__Prompt__. Copy the stretch from the start of the items through the line containing "contrast brightness saturation: saturation", substituting "edit log" for every "darktable history" and changing nothing else.

__Saved data entries__.
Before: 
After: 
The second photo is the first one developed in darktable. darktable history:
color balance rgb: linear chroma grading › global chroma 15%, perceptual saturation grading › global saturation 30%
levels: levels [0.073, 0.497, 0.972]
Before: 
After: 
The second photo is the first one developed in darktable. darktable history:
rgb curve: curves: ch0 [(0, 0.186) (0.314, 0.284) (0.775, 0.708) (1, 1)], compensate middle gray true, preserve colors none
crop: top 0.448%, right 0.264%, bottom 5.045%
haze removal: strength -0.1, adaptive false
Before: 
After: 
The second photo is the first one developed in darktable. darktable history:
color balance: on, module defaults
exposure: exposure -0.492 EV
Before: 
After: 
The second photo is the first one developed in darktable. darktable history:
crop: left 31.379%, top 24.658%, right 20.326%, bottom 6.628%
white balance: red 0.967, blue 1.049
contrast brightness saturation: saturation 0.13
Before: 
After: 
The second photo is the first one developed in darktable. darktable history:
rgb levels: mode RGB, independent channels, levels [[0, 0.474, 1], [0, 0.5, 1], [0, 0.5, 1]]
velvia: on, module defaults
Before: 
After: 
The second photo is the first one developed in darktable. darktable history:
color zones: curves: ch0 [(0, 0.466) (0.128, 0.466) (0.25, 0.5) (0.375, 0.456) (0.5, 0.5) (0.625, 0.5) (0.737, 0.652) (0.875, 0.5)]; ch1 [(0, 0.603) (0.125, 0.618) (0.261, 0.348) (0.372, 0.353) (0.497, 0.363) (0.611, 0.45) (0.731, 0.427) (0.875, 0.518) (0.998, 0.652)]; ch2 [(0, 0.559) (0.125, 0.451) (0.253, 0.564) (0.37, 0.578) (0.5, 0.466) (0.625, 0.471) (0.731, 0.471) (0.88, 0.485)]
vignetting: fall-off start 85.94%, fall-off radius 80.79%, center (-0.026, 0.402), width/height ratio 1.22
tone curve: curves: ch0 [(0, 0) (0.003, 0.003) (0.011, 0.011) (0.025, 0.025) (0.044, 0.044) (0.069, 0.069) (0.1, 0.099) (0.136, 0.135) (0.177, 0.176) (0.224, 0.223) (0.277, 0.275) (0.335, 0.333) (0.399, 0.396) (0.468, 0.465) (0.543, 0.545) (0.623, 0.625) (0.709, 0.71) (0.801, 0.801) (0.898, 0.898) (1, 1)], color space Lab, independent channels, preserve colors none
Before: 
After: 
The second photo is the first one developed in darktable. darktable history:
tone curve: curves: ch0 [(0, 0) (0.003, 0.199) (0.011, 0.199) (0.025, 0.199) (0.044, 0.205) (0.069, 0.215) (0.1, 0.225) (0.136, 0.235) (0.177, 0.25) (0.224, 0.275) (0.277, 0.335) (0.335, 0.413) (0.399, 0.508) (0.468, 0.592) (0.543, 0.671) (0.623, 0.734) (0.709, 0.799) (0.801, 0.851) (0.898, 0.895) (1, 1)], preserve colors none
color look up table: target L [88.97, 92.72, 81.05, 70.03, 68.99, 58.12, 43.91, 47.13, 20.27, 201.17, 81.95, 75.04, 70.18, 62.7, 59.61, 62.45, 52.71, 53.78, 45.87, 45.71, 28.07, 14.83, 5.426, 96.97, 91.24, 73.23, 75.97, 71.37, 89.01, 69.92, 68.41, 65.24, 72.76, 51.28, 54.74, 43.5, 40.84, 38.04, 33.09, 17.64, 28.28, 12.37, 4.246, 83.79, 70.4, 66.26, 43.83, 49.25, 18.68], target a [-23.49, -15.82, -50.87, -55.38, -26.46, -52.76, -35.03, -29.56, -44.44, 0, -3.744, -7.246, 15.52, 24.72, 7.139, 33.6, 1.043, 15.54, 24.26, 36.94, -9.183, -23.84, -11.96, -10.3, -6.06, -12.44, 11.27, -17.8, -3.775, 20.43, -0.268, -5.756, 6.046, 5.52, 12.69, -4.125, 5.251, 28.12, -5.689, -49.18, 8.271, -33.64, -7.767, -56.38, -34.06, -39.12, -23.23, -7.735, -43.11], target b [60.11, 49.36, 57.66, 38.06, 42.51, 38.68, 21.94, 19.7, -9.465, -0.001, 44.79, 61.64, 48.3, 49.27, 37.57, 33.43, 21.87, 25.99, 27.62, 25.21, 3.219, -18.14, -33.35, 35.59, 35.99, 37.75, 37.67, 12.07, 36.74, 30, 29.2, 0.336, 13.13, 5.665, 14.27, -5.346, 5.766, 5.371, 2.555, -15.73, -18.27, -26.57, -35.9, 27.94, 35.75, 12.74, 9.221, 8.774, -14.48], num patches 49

__Written solution__.
Before: 
After: 
The second photo is the first one developed in darktable. edit log:
color balance rgb: linear chroma grading › global chroma 15%, perceptual saturation grading › global saturation 30%
levels: levels [0.073, 0.497, 0.972]
Before: 
After: 
The second photo is the first one developed in darktable. edit log:
rgb curve: curves: ch0 [(0, 0.186) (0.314, 0.284) (0.775, 0.708) (1, 1)], compensate middle gray true, preserve colors none
crop: top 0.448%, right 0.264%, bottom 5.045%
haze removal: strength -0.1, adaptive false
Before: 
After: 
The second photo is the first one developed in darktable. edit log:
color balance: on, module defaults
exposure: exposure -0.492 EV
Before: 
After: 
The second photo is the first one developed in darktable. edit log:
crop: left 31.379%, top 24.658%, right 20.326%, bottom 6.628%
white balance: red 0.967, blue 1.049
contrast brightness saturation: saturation 0.13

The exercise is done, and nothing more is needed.